22 de mar. de 2009

Do futuro...

Ela tinha 6 anos e estava sentada nos degraus da varanda de uma casa verde quando constatou que podia ler através das estrelas o futuro que não existia. Durante muitas noites, inclinava seu pescoço curto, gordinho e branco para se entregar ao dom, que perdeu quando adulta, de apenas apreciar. Inclinava de tal forma, que sem perceber se deitava no piso vermelho fosco gelado. Foi ali que se tornou sentimental. Sua mãe certamente não devia imaginar as consequências, se não a teria impedido. Numa dessas sessões noturnas de contemplação do céu com seus enfeites de lua e estrelas - fascínio este, que carregou até os últimos dias de sua velhice, quando os contemplou pela última vez dos degraus imaginários de sua janela aos 90 anos - a menina, olhou para os seus pezinhos, examinou primeiro um, depois o outro. Contou os dedinhos com as unhas pintadas de vermelho do pé direito, depois contou os dedinhos com as unhas pintadas de vermelho do pé esquerdo, e viu, de um jeito simples, objetivo e indolor, como só as crianças vêem, que tudo nela era repetição. Os pés tinham os mesmo números de dedos que os pés da mãe e do pai e da tia e da avó e do irmão. Mas eram diferentes dos do cachorro. A menina não entendeu o porquê, afinal o cachorro era tão recheado de humanidade pra ela quanto os outros que moravam na casa. Algumas noites depois choveu. Ela não pode sentar nos degraus porquê não haviam nem lua e nem estrelas. E estava molhado. E não podia.
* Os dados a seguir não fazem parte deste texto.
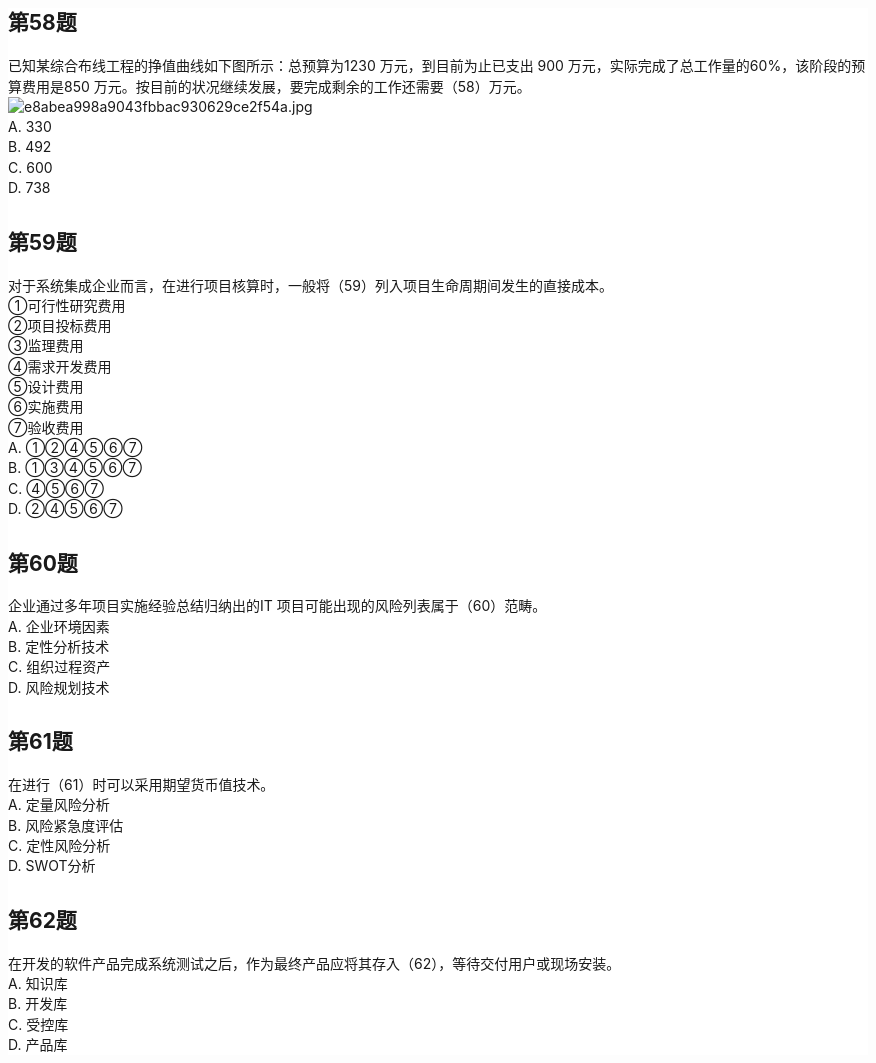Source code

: 
## 第58题 ##

已知某综合布线工程的挣值曲线如下图所示：总预算为1230 万元，到目前为止已支出 900 万元，实际完成了总工作量的60%，该阶段的预算费用是850 万元。按目前的状况继续发展，要完成剩余的工作还需要（58）万元。  
![e8abea998a9043fbbac930629ce2f54a.jpg][]  
A. 330  
B. 492  
C. 600  
D. 738  


## 第59题 ##

对于系统集成企业而言，在进行项目核算时，一般将（59）列入项目生命周期间发生的直接成本。  
①可行性研究费用  
②项目投标费用  
③监理费用  
④需求开发费用  
⑤设计费用  
⑥实施费用  
⑦验收费用  
A. ①②④⑤⑥⑦  
B. ①③④⑤⑥⑦  
C. ④⑤⑥⑦  
D. ②④⑤⑥⑦  


## 第60题 ##

企业通过多年项目实施经验总结归纳出的IT 项目可能出现的风险列表属于（60）范畴。  
A. 企业环境因素  
B. 定性分析技术  
C. 组织过程资产  
D. 风险规划技术  


## 第61题 ##

在进行（61）时可以采用期望货币值技术。  
A. 定量风险分析  
B. 风险紧急度评估  
C. 定性风险分析  
D. SWOT分析  


## 第62题 ##

在开发的软件产品完成系统测试之后，作为最终产品应将其存入（62），等待交付用户或现场安装。  
A. 知识库  
B. 开发库  
C. 受控库  
D. 产品库  


[602366aae86b451cb5f8a20d70909111.jpg]: https://www.xkxxkx.cn/file/exam/software/信息系统项目管理师/综合知识/第35题/602366aae86b451cb5f8a20d70909111.jpg
[52588ee9dd88457facb4b7c70fe4b0ed.jpg]: https://www.xkxxkx.cn/file/exam/software/信息系统项目管理师/综合知识/第54题/52588ee9dd88457facb4b7c70fe4b0ed.jpg
[845d162720214a978ee17c04e4d70033.jpg]: https://www.xkxxkx.cn/file/exam/software/信息系统项目管理师/综合知识/第57题/845d162720214a978ee17c04e4d70033.jpg
[e8abea998a9043fbbac930629ce2f54a.jpg]: https://www.xkxxkx.cn/file/exam/software/信息系统项目管理师/综合知识/第58题/e8abea998a9043fbbac930629ce2f54a.jpg
[bd91e82769a8432bafe39a6598861a30.jpg]: https://www.xkxxkx.cn/file/exam/software/信息系统项目管理师/综合知识/第66题/bd91e82769a8432bafe39a6598861a30.jpg
[f4cdfc5a0f1d485c8813cb779fca540d.jpg]: https://www.xkxxkx.cn/file/exam/software/信息系统项目管理师/综合知识/第68题/f4cdfc5a0f1d485c8813cb779fca540d.jpg
[e8fa780e859d41b9bc12cc4c7de3f722.jpg]: https://www.xkxxkx.cn/file/exam/software/信息系统项目管理师/综合知识/第69题/e8fa780e859d41b9bc12cc4c7de3f722.jpg
[4dd42b8b432b4ca3ac52a98500350427.jpg]: https://www.xkxxkx.cn/file/exam/software/信息系统项目管理师/综合知识/第70题/4dd42b8b432b4ca3ac52a98500350427.jpg
[d4c61731cefe40db89531881d2613bf3.jpg]: https://www.xkxxkx.cn/file/exam/software/信息系统项目管理师/综合知识/第70题/d4c61731cefe40db89531881d2613bf3.jpg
No dia seguinte, a chuva tinha ido passear com sua prima trovoada talvez nos Estados Unidos. Ela sentou, dessa vez no degrau mais embaixo, porque dava pra ver melhor. Inclinou o pescocinho, reparou que algumas estrelas mudaram de lugar. Até hoje lembro bem do espanto dela, quando aos 17 descobriu que o brilho de uma estrela demora até 8 anos para chegar na Terra, e que muitas estrelas que vemos podem nem existir mais. Reparou que algumas estrelas haviam mudado de lugar. E diferentemente de um pensamento de criança, que talvez imaginaria que elas estariam de mudança ou brincando de pique-pega, a menina na sua infinita e sentimental infância, entendeu que, apenas com uma ou outra mudança, todas as noites eram feitas pelo mesmo céu que estava lá, as mesmas estrelas, quase a mesma cor, e a mesma menina, com os mesmo dedos dos pés, e o mesmo assoalho, e os mesmo degraus, e era sempre o mesmo... toda ela repetição... o mesmo céu... que sempre estava lá... e sempre esteve, e sempre estará... e a mesma menina... o mesmo pescoço... com os mesmos olhos e dedos... e sempre o que era... sempre o mesmo que será... e as mesmas estrelas... que sempre estiveram... e sempre estarão. Mudem os olhos da menina, ou a cor dos degraus, o mesmo céu. O mesmo céu. O mesmo céu. Mesmo quando ela virar estrela. O mesmo céu. E o cachoro morrer. O mesmo céu. E o degrau rachar. O mesmo céu. E a vida correr. O mesmo céu. Quando o futuro chegar. O mesmo céu.